SHORT TASK: Reproduce every line of the records below word for word, leaving out the pictures.

Data entries

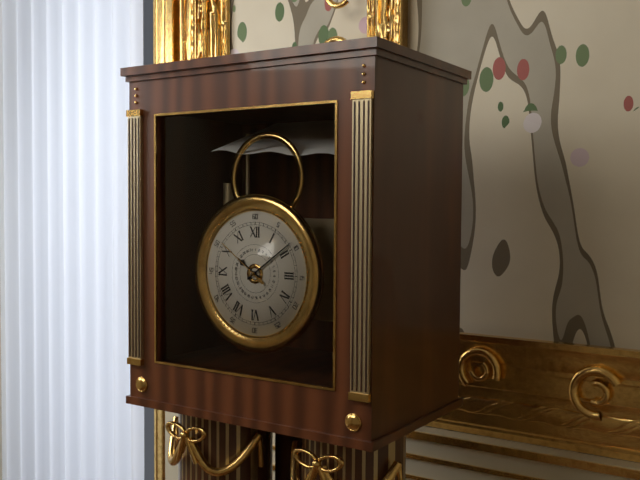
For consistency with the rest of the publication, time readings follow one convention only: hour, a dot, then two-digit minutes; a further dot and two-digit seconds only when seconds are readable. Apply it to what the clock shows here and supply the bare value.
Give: 10.09.51
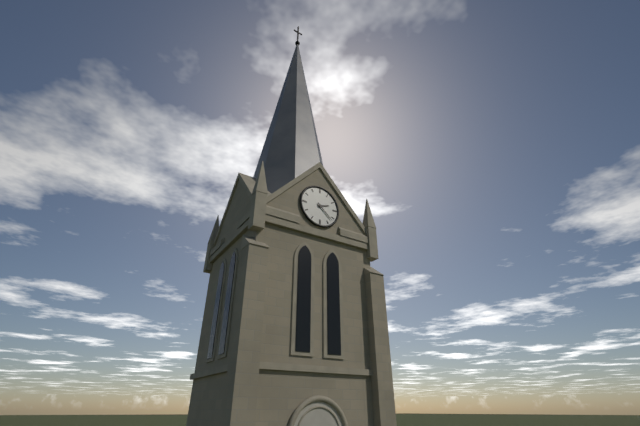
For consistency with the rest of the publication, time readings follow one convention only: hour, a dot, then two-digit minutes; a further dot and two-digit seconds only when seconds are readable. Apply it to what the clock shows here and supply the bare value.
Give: 2.22
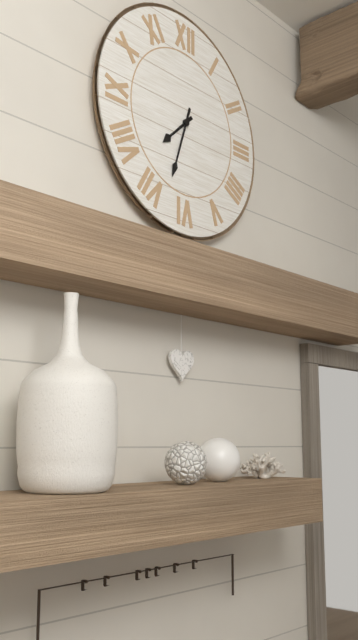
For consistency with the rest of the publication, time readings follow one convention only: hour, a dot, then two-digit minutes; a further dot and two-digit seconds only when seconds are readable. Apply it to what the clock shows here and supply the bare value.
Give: 7.33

EXERCISE RESPONSE:
For consistency with the rest of the publication, time readings follow one convention only: hour, a dot, then two-digit minutes; a further dot and two-digit seconds only when seconds are readable. Apply it to what the clock shows here and supply the bare value.
Give: 10.09.51
For consistency with the rest of the publication, time readings follow one convention only: hour, a dot, then two-digit minutes; a further dot and two-digit seconds only when seconds are readable. Apply it to what the clock shows here and supply the bare value.
Give: 2.22
For consistency with the rest of the publication, time readings follow one convention only: hour, a dot, then two-digit minutes; a further dot and two-digit seconds only when seconds are readable. Apply it to what the clock shows here and supply the bare value.
Give: 7.33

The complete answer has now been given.